Das auch für eine Anordnung nach § 86 b Abs. 1 Satz 1 Nr. 2 SGG zu fordernde eilige Regelungsbedürfnis folgt aus dem existenzsichernden Charakter der SGB II-Leistungen, die die einzige Einkommensquelle des Antragstellers sind.
Die Kostenentscheidung beruht auf der entsprechenden Anwendung des § 193 SGG.
Dem Antragsteller war für das Beschwerdeverfahren keine Prozesskostenhilfe unter Beiordnung seines Verfahrensbevollmächtigten zu bewilligen (vgl. § 73 a Abs. 1 Satz 1 SGG i.V. mit den §§ 114, 121 Abs. 2 Zivilprozessordnung).
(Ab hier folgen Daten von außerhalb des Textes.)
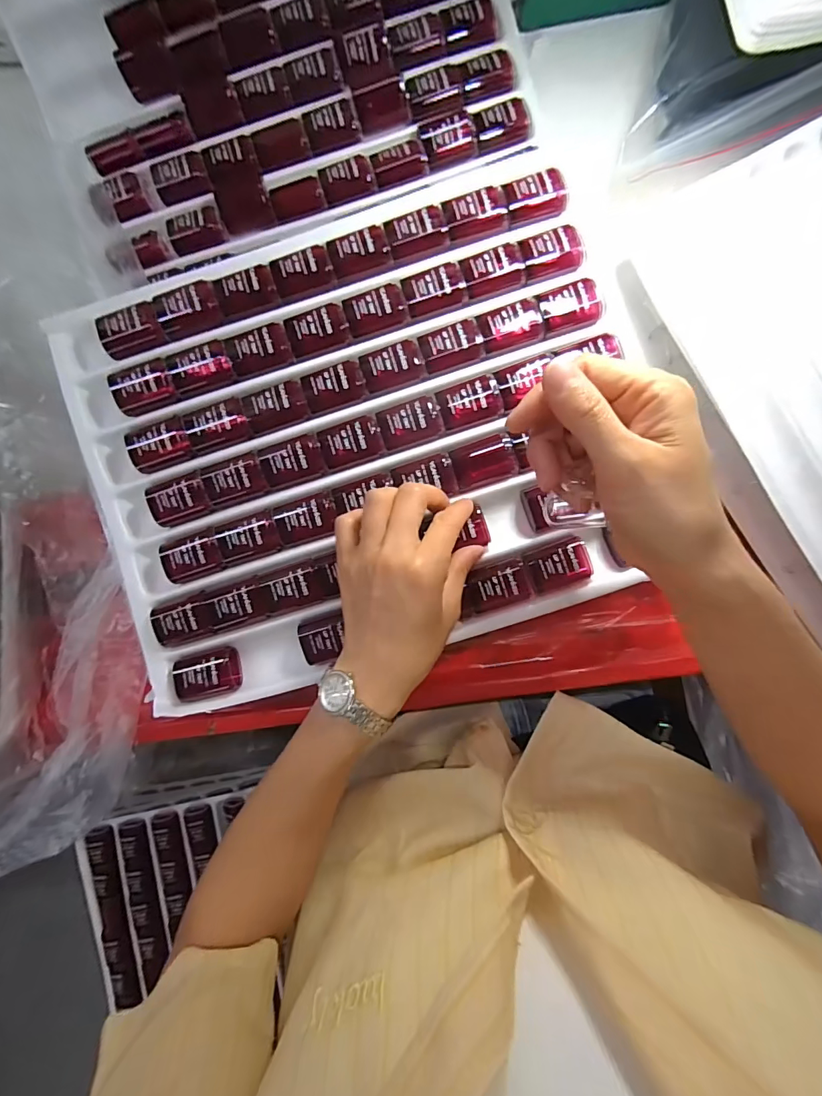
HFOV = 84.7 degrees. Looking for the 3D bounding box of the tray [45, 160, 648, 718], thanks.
[{"bbox_3d":[-0.039,-0.072,0.318,0.374,0.026,0.299,-17,88,3],"label":"tray"}]

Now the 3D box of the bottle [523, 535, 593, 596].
[{"bbox_3d":[0.101,0.012,0.312,0.042,0.015,0.031,-21,88,3],"label":"bottle"}]

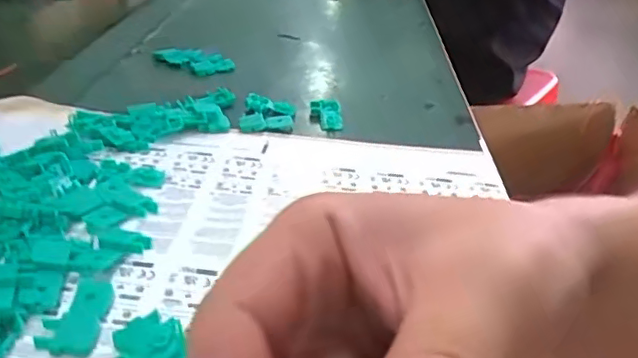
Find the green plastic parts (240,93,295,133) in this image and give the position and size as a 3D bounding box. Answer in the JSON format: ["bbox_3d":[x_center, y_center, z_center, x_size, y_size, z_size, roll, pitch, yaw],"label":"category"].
[{"bbox_3d":[-0.043,-0.055,0.495,0.042,0.011,0.052,4,30,3],"label":"green plastic parts"}]

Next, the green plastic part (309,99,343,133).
[{"bbox_3d":[0.006,-0.055,0.501,0.025,0.015,0.032,-2,30,-7],"label":"green plastic part"}]

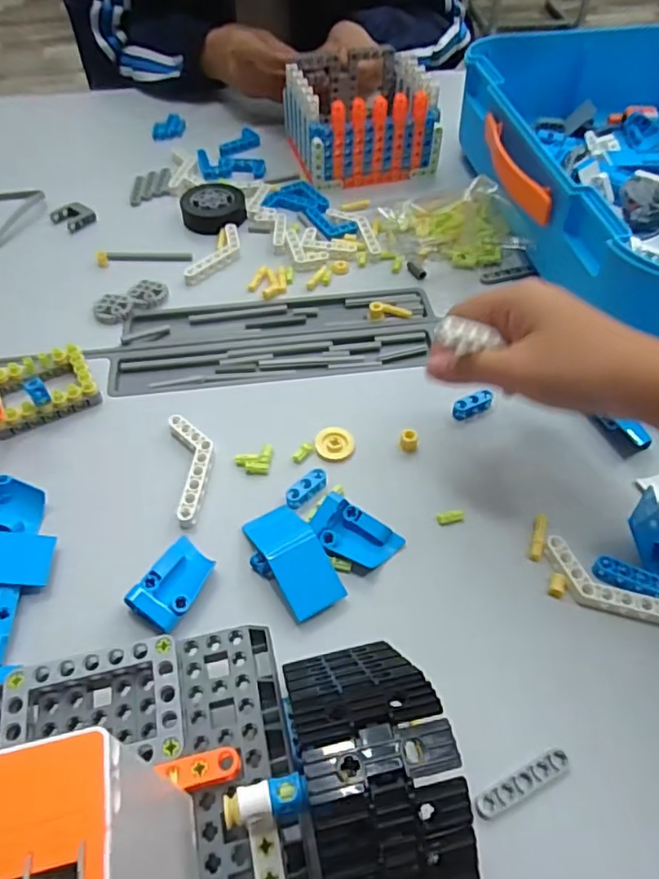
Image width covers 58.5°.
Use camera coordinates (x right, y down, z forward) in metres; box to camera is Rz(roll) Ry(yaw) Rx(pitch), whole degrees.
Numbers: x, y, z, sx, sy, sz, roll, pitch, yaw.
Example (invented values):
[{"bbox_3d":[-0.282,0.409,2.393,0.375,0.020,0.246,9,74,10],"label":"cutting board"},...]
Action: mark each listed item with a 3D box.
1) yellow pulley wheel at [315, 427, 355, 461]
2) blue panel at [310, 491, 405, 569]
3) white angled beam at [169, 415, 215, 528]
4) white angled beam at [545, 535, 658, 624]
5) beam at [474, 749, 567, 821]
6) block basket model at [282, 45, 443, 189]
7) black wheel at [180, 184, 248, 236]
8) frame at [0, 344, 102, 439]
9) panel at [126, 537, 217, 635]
[{"bbox_3d":[0.004,0.002,0.386,0.025,0.004,0.025,1,54,-1],"label":"yellow pulley wheel"},{"bbox_3d":[0.014,0.056,0.341,0.050,0.010,0.033,35,61,4],"label":"blue panel"},{"bbox_3d":[-0.085,0.017,0.370,0.025,0.010,0.077,-9,55,-9],"label":"white angled beam"},{"bbox_3d":[0.154,0.083,0.321,0.079,0.010,0.026,27,57,20],"label":"white angled beam"},{"bbox_3d":[0.089,0.157,0.269,0.049,0.004,0.010,-21,55,-16],"label":"beam"},{"bbox_3d":[0.029,-0.336,0.602,0.133,0.069,0.138,-11,53,-12],"label":"block basket model"},{"bbox_3d":[-0.108,-0.217,0.552,0.059,0.017,0.059,1,54,-1],"label":"black wheel"},{"bbox_3d":[-0.199,-0.052,0.382,0.073,0.077,0.050,-22,56,-20],"label":"frame"},{"bbox_3d":[-0.084,0.079,0.321,0.029,0.010,0.052,29,41,9],"label":"panel"}]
Denn aufgrund der für beide Rechtszüge ergangenen Kostenentscheidungen ist der Antragsteller in der Lage, die Kosten der Verfahrensführung aufzubringen.
Dieser Beschluss kann nicht mit der Beschwerde an das Bundessozialgericht angefochten werden (§ 177 SGG).